August Pānui, 2019

9/8/2019

Up close: Tyrone Bird

Up close: Tyrone Bird Photo: Lisa Duncan Photography

Learning the unique stories that underpin our kōrero o mua (history and traditions) is something Ngāti Apa ki te Rā Tō rangatahi Tyrone “Whero” Bird enjoyed most when he joined the 10th Mana Rangatahi wānanga.

“It was great to meet all the cuzzies and learn about some of the history and the practice of wearing tipare kawakawa over the eyes as a sign of respect to Kupe when passing the place of his historic battle,” Tyrone says.

Accessing Māori stories is something Tyrone, is passionate about.

“Despite the way colonisation has changed the way we live, we still have our own language, culture and history - I would like to see more opportunities for everyone to learn about Aotearoa indigenous history.”
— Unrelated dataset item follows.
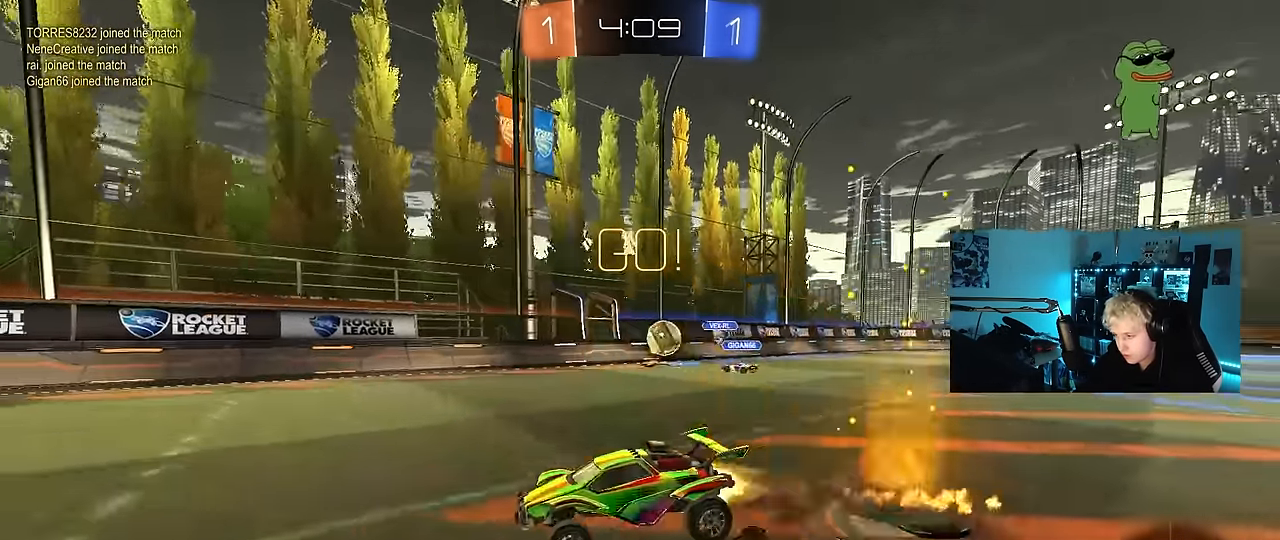
{"keys": ["space"], "mouse": [], "mouse_move": "still", "events": [[50, "a", "down"], [50, "mouse_right", "down"], [50, "shift", "down"], [134, "a", "up"], [134, "mouse_right", "up"], [134, "shift", "up"], [134, "w", "up"], [184, "mouse_left", "up"], [417, "space", "down"]]}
Tyrone, who is of Ngāti Apa ki te Rā Tō, Te Aitanga ā Hauiti and Ngāti Tūwharetoa descent, was born in Te Waiharaheke (Blenheim) but grew up in Uawa (Tolaga Bay) and Turanganui a Kiwa (Gisborne).
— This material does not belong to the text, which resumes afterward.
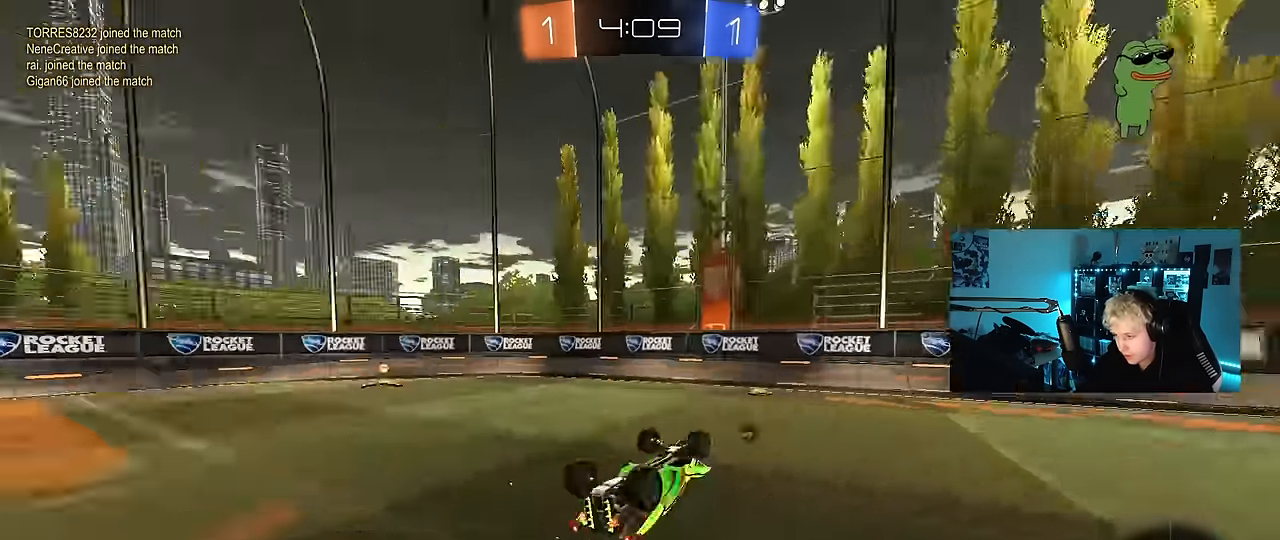
{"keys": [], "mouse": [], "mouse_move": "still", "events": [[50, "shift", "down"], [100, "a", "down"], [100, "space", "up"], [200, "a", "up"], [250, "d", "down"], [250, "shift", "up"], [484, "d", "up"]]}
The 17-year-old has spent his entire school life at Māori language immersion kura in Turanganui a Kiwa - first at Te Kura Kaupapa Māori o Nga Uri a Māui, before recently shifting to Te Kura Kaupapa Māori o Hawaiki Hou.
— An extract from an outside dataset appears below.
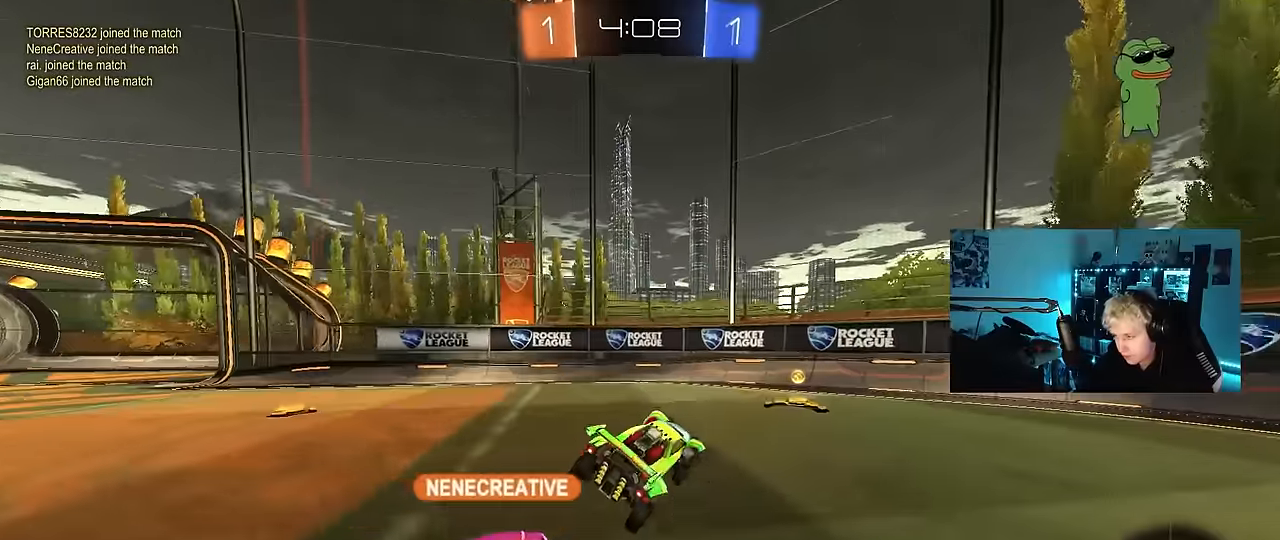
{"keys": ["a", "shift", "space", "w"], "mouse": [], "mouse_move": "still", "events": [[117, "mouse_left", "down"], [117, "w", "down"], [217, "d", "down"], [267, "d", "up"], [300, "a", "down"], [400, "shift", "down"], [400, "space", "down"], [450, "mouse_left", "up"]]}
Growing up in an educational environment where only te reo Māori is spoken means Tyrone is much more comfortable speaking, writing and reading Māori than English and his academic results are making his whānau proud. Last year he achieved his NZCEA Level 1 qualifications and earned Excellence in Māori and Science.

Tyrone grew up taking part in kapa haka at a kura level and has excelled, going on to represent his region at the pinnacle event for Māori performing arts, Te Matatini. His skill and passion for kapa haka has seen him chosen as kaitātaki (leader) tāne for his region for three years, as well as being chosen as kaitātaki tāne for his kura for the past six years.

When he was about 11, he tried his hand at waka ama for the first time and was asked to join his local club. Needless to say, he took to waka ama like a duck to water and has been training and competing in waka ama competitions ever since.

He’s competed in solo and team events and in sprint and long-distance categories. In season, training is relentless with up to three sessions a day in the lead-up to competitions.

But the mahi pays off - he made it into the solo sprint finals at the National Waka Ama Championships last year, and his team came third in the U-19 16km event. He also travelled to Tahiti to compete in the World Waka Ama Championships with Mareikura Waka Ama Club at the IVF Va’a World Sprint Championships.

This year his team nabbed a gold medal in the open long-distance finals at the nationals held in Auckland - he’s certainly one to watch out for on the water.

After spending some time in Te Tauihu, Tyrone has come to realise that all regions are not equal when it comes to opportunities for Māori to learn their own history, stories and language. He is grateful to have had a Māori-centric upbringing.

“I reckon, if you want to learn it, you’ve got to chase it, you’ve got to go out there with an attitude to want to learn,” Tyrone says.

“The whole family has to be a part of it - there’s no point in sending your kids to kura kaupapa, if parents aren’t going to learn it too - te reo has to be used all the time until it becomes something you can use every single day.”